Introduction/Background*Urine may offer an alternative sample type for gynecologic cancer detection1, which is easily accessible and allows self-sampling at home. DNA methylation is an emerging biomarker for early cancer detection, and the feasibility of endometrial cancer detection in urine using DNA methylation analysis has recently been reported2. This study aimed to determine the performance of DNA methylation analysis in urine for endometrial cancer detection, and to make a comparison to paired cervicovaginal self-samples and cervical scrapes.

Methodology From 110 women diagnosed with endometrial cancer, paired urine samples, cervicovaginal self-samples and cervical scrapes were collected as well as samples from age-matched healthy female controls. All samples were tested for six DNA methylation markers. Differences in DNA methylation levels between patients and controls were compared using the non-parametric Mann-Whitney U-test, and the performance was quantified by the area under the receiver operating characteristic (ROC) curve (AUCs) and logistic regression. Correlation of DNA methylation markers within paired sample types was determined using the Spearman correlation coefficients.

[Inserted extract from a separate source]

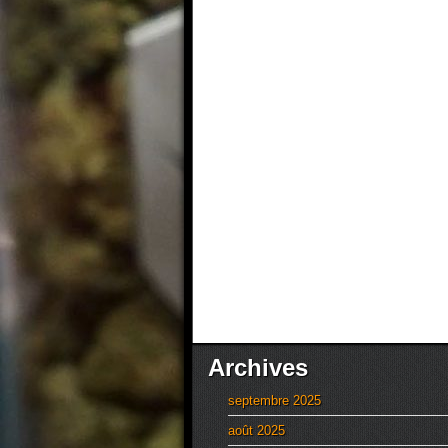
Archives
septembre 2025
août 2025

Result(s)*In urine, self-samples and cervical scrapes, all six DNA methylation markers showed increased methylation levels in patients as compared to controls. Analyses amongst the paired sample types showed a good correlation between the test results of the DNA methylation markers.

Conclusion*This study demonstrates that testing for DNA methylation markers in urine may provide an easy and accurate alternative method for the detection of endometrial cancer. Potential applications of this diagnostic approach include the screening of asymptomatic women, triaging women with (postmenopausal) bleeding symptoms, and monitoring women with increased endometrial cancer risk.